Using Splunk to analyze bro network transaction data in JSON format. I noticed the stats command and field summary stats would show a count of 2 for unique session ID's, although search results only show one event. After a lot of verification I'm certain my event source does not contain duplicate events.
Thanks to this post: https://answers.splunk.com/answers/223095/why-is-my-sourcetype-configuration-for-json-events.html, I started messing with my JSON settings in props.conf. I thought this would be my fix, but I found the opposite scenario to be true for me...
In short, I'm seeing that using index-time JSON field extractions are resulting in duplicate field values, where search-time JSON field extractions are not.
In props.conf, this produces duplicate values, visible in stats command and field summaries:
INDEXED_EXTRACTIONS=JSON KV_MODE=none AUTO_KV_JSON=false
If I disable indexed extractions and use search-time extractions instead, no more duplicate field values:
#INDEXED_EXTRACTIONS=JSON KV_MODE=json AUTO_KV_JSON=true
From what I can tell this behavior is different than what others reported in earlier posts. I'm running Splunk 6.6.2 Enterprise on a Debian VM and a 6.6.2 Universal Forwarder on another VM. Maybe there is a deployment client configuration I have wrong somewhere that is causing weird behavior for index-time extractions but no luck so far.
Using search-time extractions seems to work fine, but wondering if anyone is seeing this or if there are any ideas on root cause.
It comes down to WHERE you make these changes. If you use INDEXEDEXTRACTIONS, the props.conf needs to be on the UF ( Universal Forwarder VM ), and the KVMODE=NONE needs to be on the Search Head (aka your Splunk Enterprise VM).
From what I read above, setting the INDEXEDEXTRACTIONS and disabling KVMODE=JSON should work.
Where did you disable the KV_MODE configs?
I think you nailed it. The props.conf file I'm modifying in this case belongs to a deployment app that's getting pushed to the UF, none of which is going to the Search Head. I see I need to split these props settings up accordingly. I'll give that a try.
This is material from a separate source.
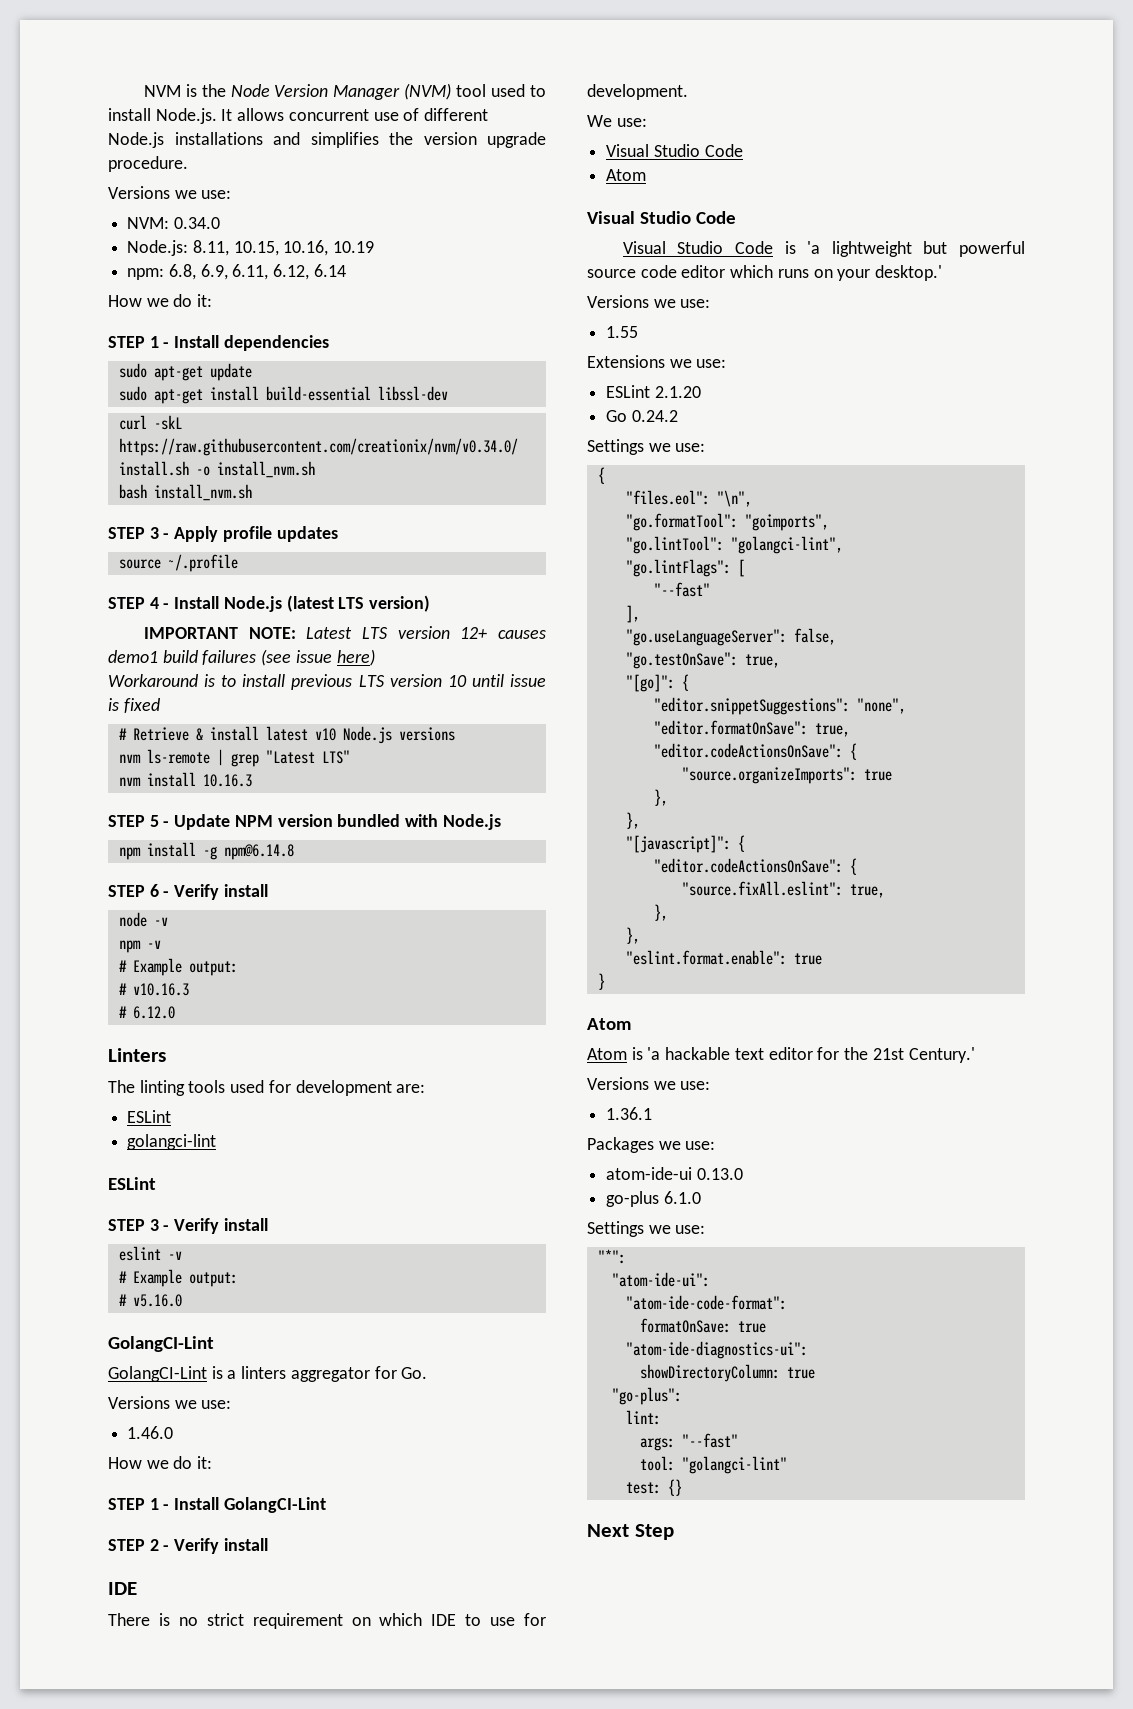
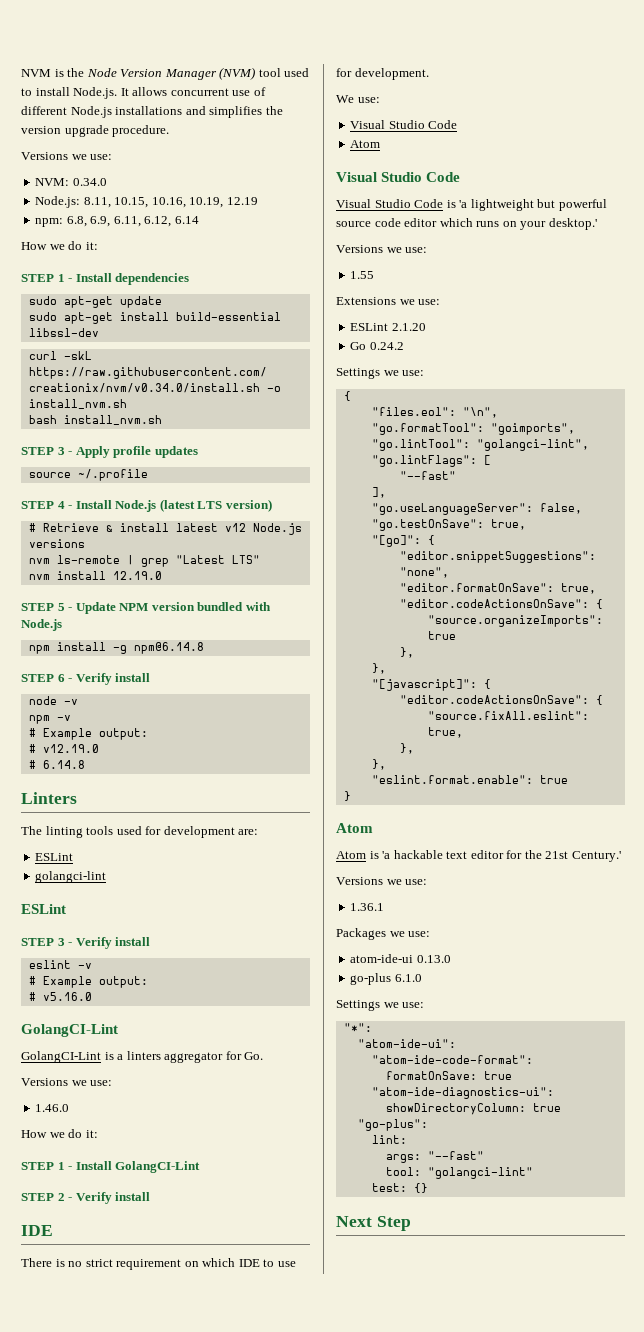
[333,241,375,253] 10.19 -> [189,197,258,208] 10.19, 12.19
[143,626,546,639] [108,649,375,666] [108,674,546,690] [108,698,160,713] // IMPORTANT NOTE: Latest LTS version 12+ causes demo1 build failures (see issue here) // Workaround is to install previous LTS version 10 until issue is fixed -> (272, 505) none
[314,728,336,741] v10 -> [224,523,246,532] v12
[202,774,252,787] 10.16.3 -> [112,571,162,580] 12.19.0
[132,983,189,996] [118,1006,175,1019] v10.16.3 // # 6.12.0 -> [42,744,99,753] [28,760,85,769] v12.19.0 // # 6.14.8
Thanks for the help and quick reply.
awesome, I have converted the comment to answer. Let me know if it works!
Yep, that worked perfectly. Oversight on my part, just needed to put things in the right place.
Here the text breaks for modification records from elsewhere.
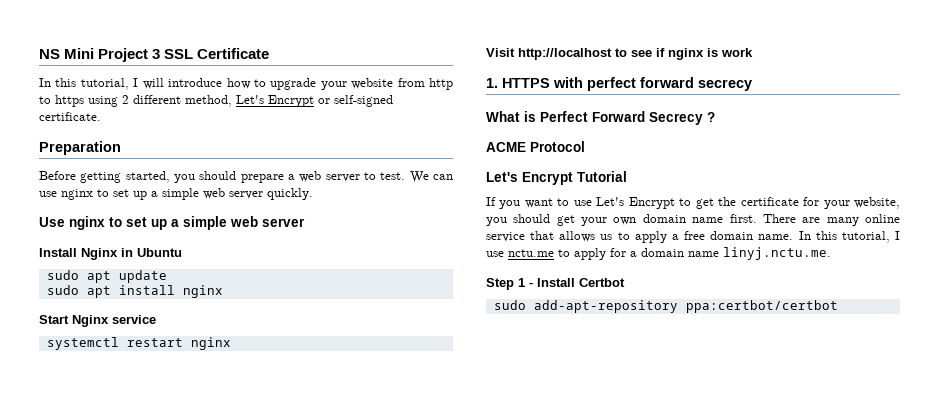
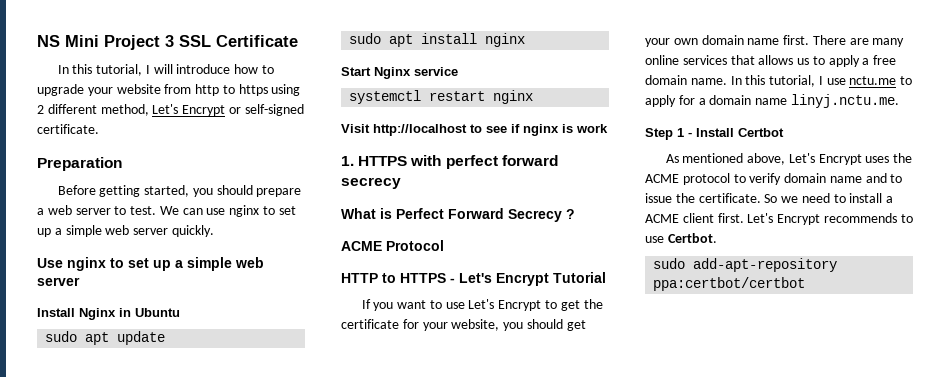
(585, 146) none -> [341,273,455,283] HTTP to HTTPS -
[486,232,525,242] service -> [682,55,727,65] services
(625, 282) none -> [665,153,913,165] [645,173,903,185] [645,193,894,203] [645,213,913,225] [645,233,717,243] // As mentioned above, Let's Encrypt uses the ACME protocol to verify domain name and to issue the certificate. So we need to install a ACME client first. Let's Encrypt recommends to use Certbot.

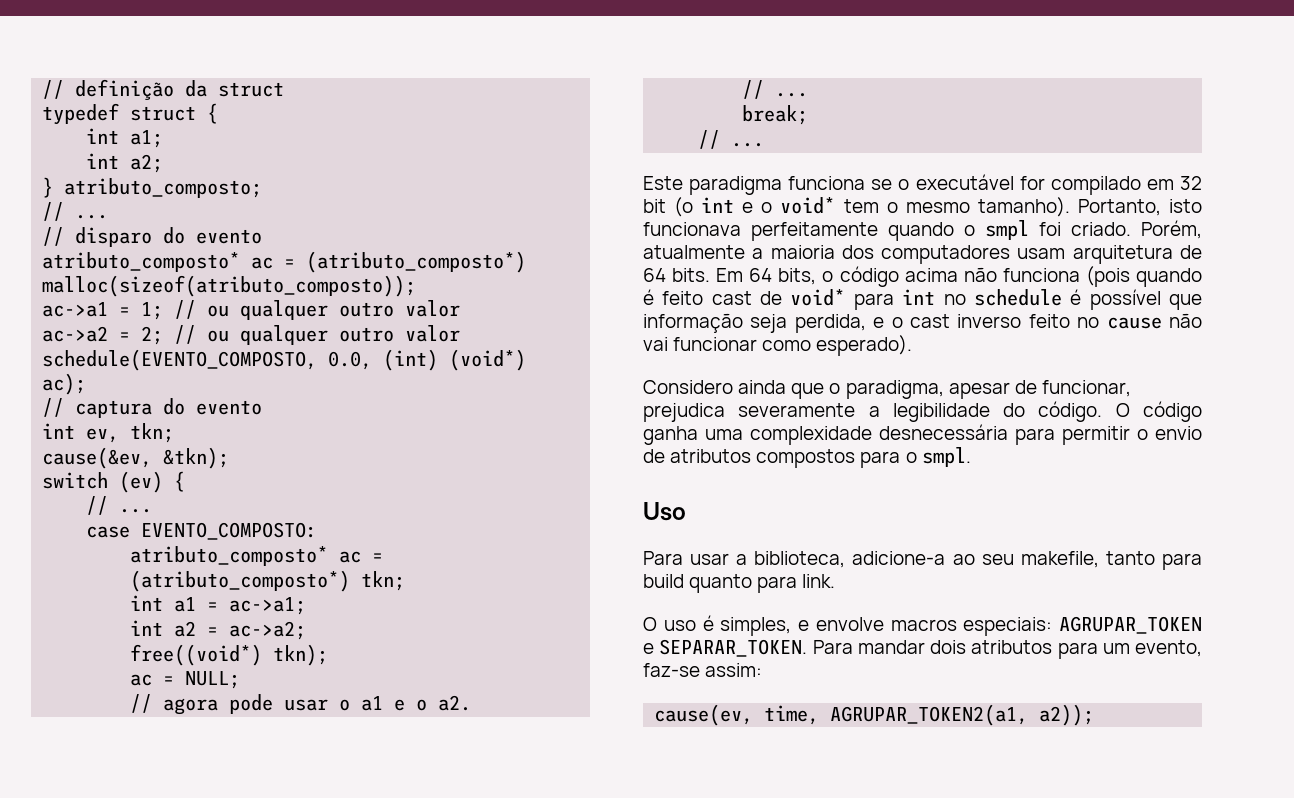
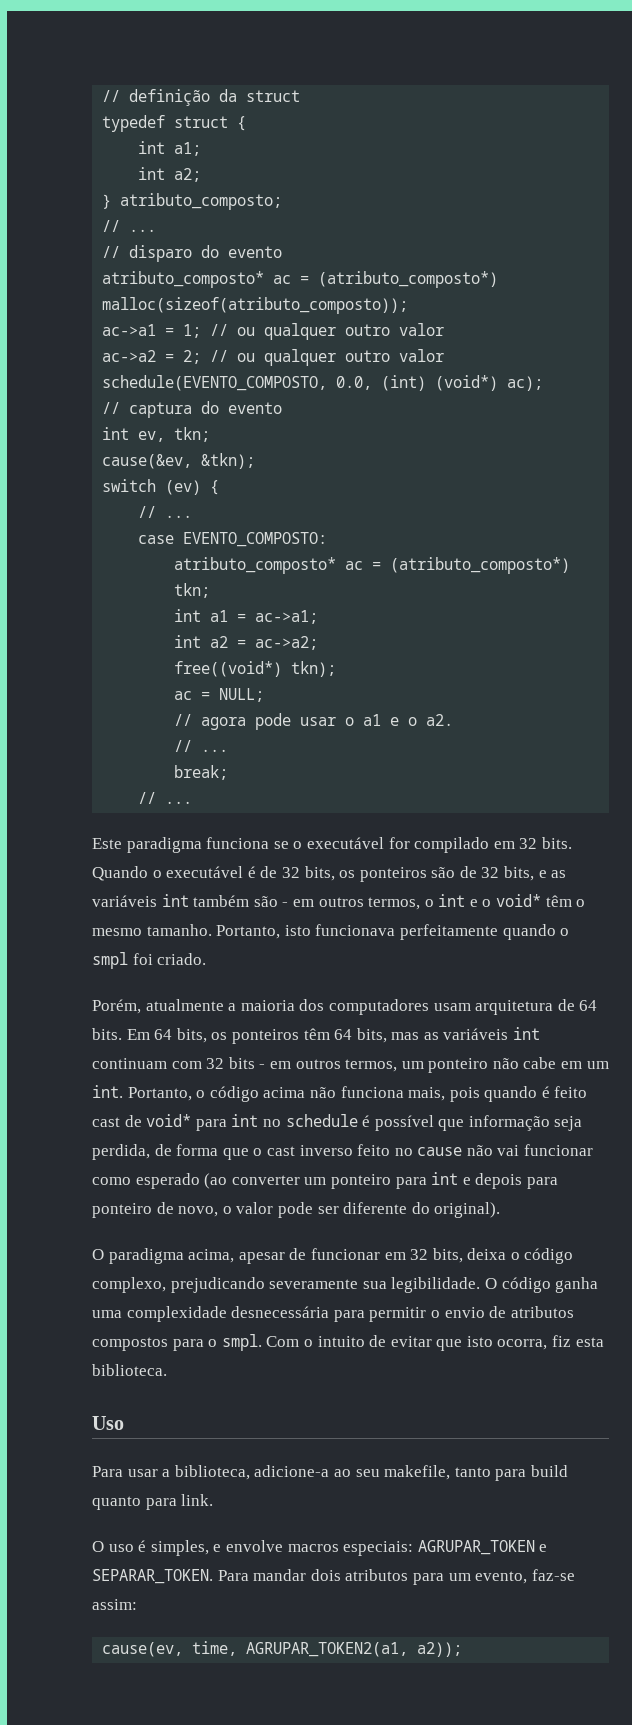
[643,197,694,217] bit (o -> [541,837,572,849] [92,866,567,882] [92,894,434,910] bits. Quando o executável é de 32 bits, os ponteiros são de 32 bits, e as variáveis int também são - em outros termos, o
[843,199,879,213] tem -> [545,895,572,907] têm
[977,197,1070,217] tamanho). -> [146,924,212,936] tamanho.
(1131, 229) none -> (207, 959) //
(817, 276) none -> [211,1027,541,1044] [92,1057,609,1073] [92,1085,192,1101] os ponteiros têm 64 bits, mas as variáveis int continuam com 32 bits - em outros termos, um ponteiro não cabe em um int. Portanto,
[1085,266,1130,287] (pois -> [408,1087,480,1102] mais, pois
[873,317,885,328] e -> [154,1144,249,1160] de forma que
[816,335,913,356] [643,380,1131,399] [643,401,1103,422] esperado). // Considero ainda que o paradigma, apesar de funcionar, prejudica severamente a legibilidade do código. -> [135,1172,558,1189] [92,1202,501,1218] [92,1248,574,1264] [92,1277,481,1293] esperado (ao converter um ponteiro para int e depois para ponteiro de novo, o valor pode ser diferente do original). // O paradigma acima, apesar de funcionar em 32 bits, deixa o código complexo, prejudicando severamente sua legibilidade.
(971, 457) none -> [266,1335,604,1351] [92,1364,167,1376] Com o intuito de evitar que isto ocorra, fiz esta biblioteca.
I cannot get this to work for the life of me. I can get the json events to only index once if I upload the file and select the sourcetype. If I set it as a monitor input for the same sourcetype and the same files, I get duplicate events. Initially I was getting duplicate events(same event listed twice) and duplicate field extractions(1 field, 2 identical values). Adding INDEXED_EXTRACTIONS = JSON seemed to fix the duplicate field extractions
Its on a single server install on my local machine and I have tried creating the props.conf entry below in both C:\Program Files\Splunk\etc\system\local and C:\Program Files\Splunk\etc\apps\INSERTAPPNAMEHERE\local and no dice.
INDEXEDEXTRACTIONS = JSON
TIMESTAMPFIELDS = properties.LastUpdateTime
TZ = UTC
AUTOKVJSON = false
KVMODE = none
SHOULDLINEMERGE = false
category = Custom
description = PicklesNFish
disabled = false
pulldowntype = true
Is there some secret sauce to this I'm missing? It just straight up ignores the KV_MODE settings and is still indexing my entities twice.
Any direction you could provide would be ultra awesome and greatly appreciated!
I have apparently done something horrible to my local install. I brought up a new host the your solution works great.
hi @mmodestino [Splunk] ♦
By removing the INDEXED_EXTRACTIONS = json from the props.conf on the UF has fixed the issue of duplicates. But it started giving another issue that is sometimes its missing few json event lines.
KVMODE = none
NOBINARYCHECK = true
TIMESTAMPFIELDS = requests.Time
category = Structured
disabled = false
pulldown_type = true
Any idea how to fix this issue.